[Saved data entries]
---*---

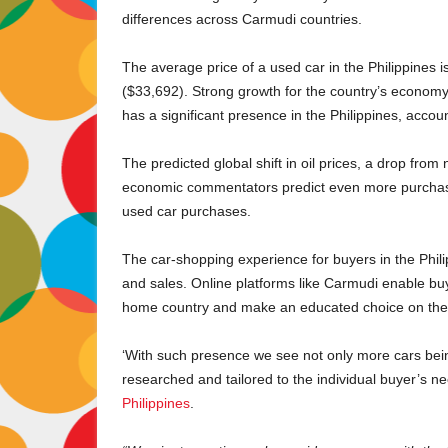
differences across Carmudi countries.
The average price of a used car in the Philippines
($33,692). Strong growth for the country’s economy
has a significant presence in the Philippines, accou
The predicted global shift in oil prices, a drop from
economic commentators predict even more purchasin
used car purchases.
The car-shopping experience for buyers in the Phil
and sales. Online platforms like Carmudi enable buye
home country and make an educated choice on the c
‘With such presence we see not only more cars bein
researched and tailored to the individual buyer’s n
Philippines
.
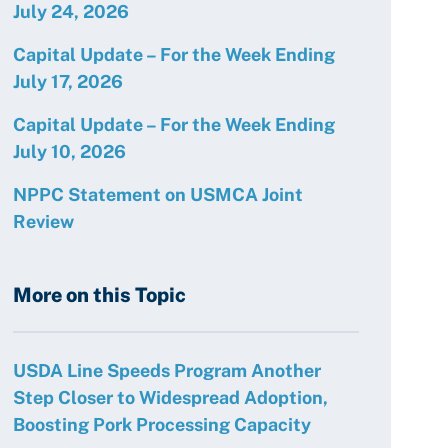
July 24, 2026
Capital Update – For the Week Ending
July 17, 2026
Capital Update – For the Week Ending
July 10, 2026
NPPC Statement on USMCA Joint
Review
More on this Topic
USDA Line Speeds Program Another
Step Closer to Widespread Adoption,
Boosting Pork Processing Capacity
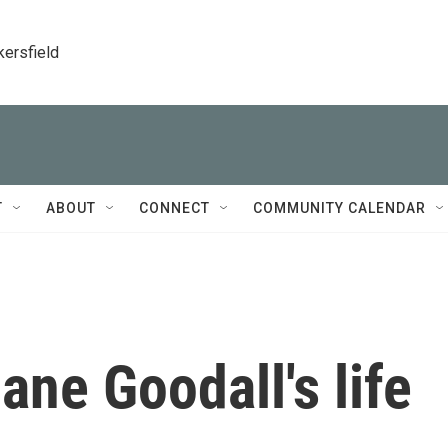
kersfield
T
ABOUT
CONNECT
COMMUNITY CALENDAR
ne Goodall's life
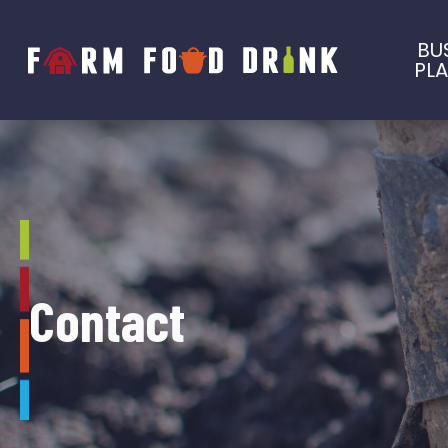
BU
PL
Contact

---*---

WHAT THE TASK REQUIRES:
Taking the entries above, copy word for word the lines from the one with "and sales. Online" up to and including the one with "July 10, 2026", without any picture.

EXPECTED ANSWER:
and sales. Online platforms like Carmudi enable buye
home country and make an educated choice on the c
‘With such presence we see not only more cars bein
researched and tailored to the individual buyer’s n
Philippines
.
July 24, 2026
Capital Update – For the Week Ending
July 17, 2026
Capital Update – For the Week Ending
July 10, 2026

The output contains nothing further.